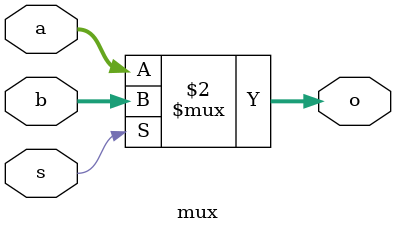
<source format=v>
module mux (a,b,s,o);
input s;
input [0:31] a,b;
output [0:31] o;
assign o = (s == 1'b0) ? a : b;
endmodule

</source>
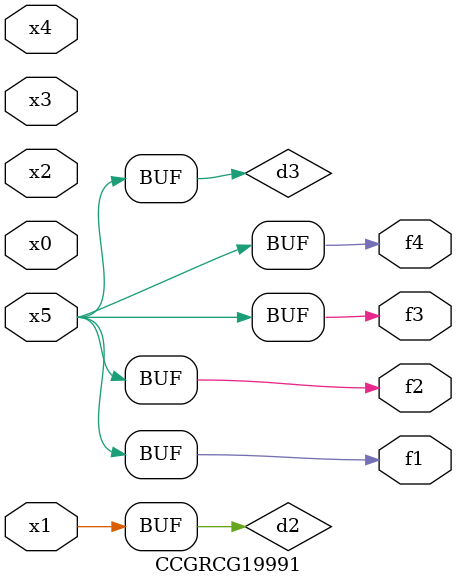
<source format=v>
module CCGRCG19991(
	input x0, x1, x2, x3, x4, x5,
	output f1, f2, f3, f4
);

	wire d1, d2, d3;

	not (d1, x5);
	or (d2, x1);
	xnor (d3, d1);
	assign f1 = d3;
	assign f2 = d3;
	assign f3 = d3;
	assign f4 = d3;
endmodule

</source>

#####

# Assignment
Set the material down exactly, images excluded.

# Result for this task
<source format=v>
module mux (a,b,s,o);
input s;
input [0:31] a,b;
output [0:31] o;
assign o = (s == 1'b0) ? a : b;
endmodule

</source>
<source format=v>
module CCGRCG19991(
	input x0, x1, x2, x3, x4, x5,
	output f1, f2, f3, f4
);

	wire d1, d2, d3;

	not (d1, x5);
	or (d2, x1);
	xnor (d3, d1);
	assign f1 = d3;
	assign f2 = d3;
	assign f3 = d3;
	assign f4 = d3;
endmodule

</source>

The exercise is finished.